» Given entries
§ §
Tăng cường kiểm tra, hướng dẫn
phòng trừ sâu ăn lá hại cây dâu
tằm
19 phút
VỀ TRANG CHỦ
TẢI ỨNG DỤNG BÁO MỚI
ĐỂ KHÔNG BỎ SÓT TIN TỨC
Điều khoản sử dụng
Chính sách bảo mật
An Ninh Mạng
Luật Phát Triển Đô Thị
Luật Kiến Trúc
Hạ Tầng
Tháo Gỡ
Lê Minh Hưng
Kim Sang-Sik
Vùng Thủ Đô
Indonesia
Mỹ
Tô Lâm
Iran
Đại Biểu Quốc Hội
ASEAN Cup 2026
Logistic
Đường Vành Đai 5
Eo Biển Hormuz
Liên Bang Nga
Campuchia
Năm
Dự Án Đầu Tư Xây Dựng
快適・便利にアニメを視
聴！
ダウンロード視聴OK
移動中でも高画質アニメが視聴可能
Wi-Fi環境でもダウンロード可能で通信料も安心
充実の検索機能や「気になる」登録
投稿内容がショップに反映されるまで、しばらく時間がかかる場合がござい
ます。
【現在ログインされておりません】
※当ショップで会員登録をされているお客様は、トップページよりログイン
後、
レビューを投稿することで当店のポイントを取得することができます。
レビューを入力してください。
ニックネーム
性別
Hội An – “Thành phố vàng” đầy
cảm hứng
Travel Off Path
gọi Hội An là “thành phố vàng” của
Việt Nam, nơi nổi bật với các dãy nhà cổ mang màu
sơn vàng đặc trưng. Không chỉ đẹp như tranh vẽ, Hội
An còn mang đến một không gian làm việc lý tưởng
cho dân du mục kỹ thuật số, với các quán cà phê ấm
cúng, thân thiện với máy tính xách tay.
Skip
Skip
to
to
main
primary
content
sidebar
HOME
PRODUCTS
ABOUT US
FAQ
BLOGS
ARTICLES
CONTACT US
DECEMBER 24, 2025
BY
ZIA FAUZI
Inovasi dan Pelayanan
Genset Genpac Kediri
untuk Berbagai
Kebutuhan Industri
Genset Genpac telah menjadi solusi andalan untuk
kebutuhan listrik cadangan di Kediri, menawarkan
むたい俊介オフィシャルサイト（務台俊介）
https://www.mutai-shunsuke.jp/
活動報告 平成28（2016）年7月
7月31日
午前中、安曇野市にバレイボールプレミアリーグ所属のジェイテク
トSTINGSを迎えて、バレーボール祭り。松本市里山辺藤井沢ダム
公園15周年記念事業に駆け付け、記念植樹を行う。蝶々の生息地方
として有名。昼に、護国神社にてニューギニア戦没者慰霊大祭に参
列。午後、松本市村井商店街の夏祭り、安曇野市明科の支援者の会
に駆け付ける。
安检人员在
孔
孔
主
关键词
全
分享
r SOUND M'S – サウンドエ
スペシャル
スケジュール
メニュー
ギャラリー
§ §
Reproduce every line of all the entries above, character for character, in the same order.

» Result below
Tăng cường kiểm tra, hướng dẫn
phòng trừ sâu ăn lá hại cây dâu
tằm
19 phút
VỀ TRANG CHỦ
TẢI ỨNG DỤNG BÁO MỚI
ĐỂ KHÔNG BỎ SÓT TIN TỨC
Điều khoản sử dụng
Chính sách bảo mật
An Ninh Mạng
Luật Phát Triển Đô Thị
Luật Kiến Trúc
Hạ Tầng
Tháo Gỡ
Lê Minh Hưng
Kim Sang-Sik
Vùng Thủ Đô
Indonesia
Mỹ
Tô Lâm
Iran
Đại Biểu Quốc Hội
ASEAN Cup 2026
Logistic
Đường Vành Đai 5
Eo Biển Hormuz
Liên Bang Nga
Campuchia
Năm
Dự Án Đầu Tư Xây Dựng
快適・便利にアニメを視
聴！
ダウンロード視聴OK
移動中でも高画質アニメが視聴可能
Wi-Fi環境でもダウンロード可能で通信料も安心
充実の検索機能や「気になる」登録
投稿内容がショップに反映されるまで、しばらく時間がかかる場合がござい
ます。
【現在ログインされておりません】
※当ショップで会員登録をされているお客様は、トップページよりログイン
後、
レビューを投稿することで当店のポイントを取得することができます。
レビューを入力してください。
ニックネーム
性別
Hội An – “Thành phố vàng” đầy
cảm hứng
Travel Off Path
gọi Hội An là “thành phố vàng” của
Việt Nam, nơi nổi bật với các dãy nhà cổ mang màu
sơn vàng đặc trưng. Không chỉ đẹp như tranh vẽ, Hội
An còn mang đến một không gian làm việc lý tưởng
cho dân du mục kỹ thuật số, với các quán cà phê ấm
cúng, thân thiện với máy tính xách tay.
Skip
Skip
to
to
main
primary
content
sidebar
HOME
PRODUCTS
ABOUT US
FAQ
BLOGS
ARTICLES
CONTACT US
DECEMBER 24, 2025
BY
ZIA FAUZI
Inovasi dan Pelayanan
Genset Genpac Kediri
untuk Berbagai
Kebutuhan Industri
Genset Genpac telah menjadi solusi andalan untuk
kebutuhan listrik cadangan di Kediri, menawarkan
むたい俊介オフィシャルサイト（務台俊介）
https://www.mutai-shunsuke.jp/
活動報告 平成28（2016）年7月
7月31日
午前中、安曇野市にバレイボールプレミアリーグ所属のジェイテク
トSTINGSを迎えて、バレーボール祭り。松本市里山辺藤井沢ダム
公園15周年記念事業に駆け付け、記念植樹を行う。蝶々の生息地方
として有名。昼に、護国神社にてニューギニア戦没者慰霊大祭に参
列。午後、松本市村井商店街の夏祭り、安曇野市明科の支援者の会
に駆け付ける。
安检人员在
孔
孔
主
关键词
全
分享
r SOUND M'S – サウンドエ
スペシャル
スケジュール
メニュー
ギャラリー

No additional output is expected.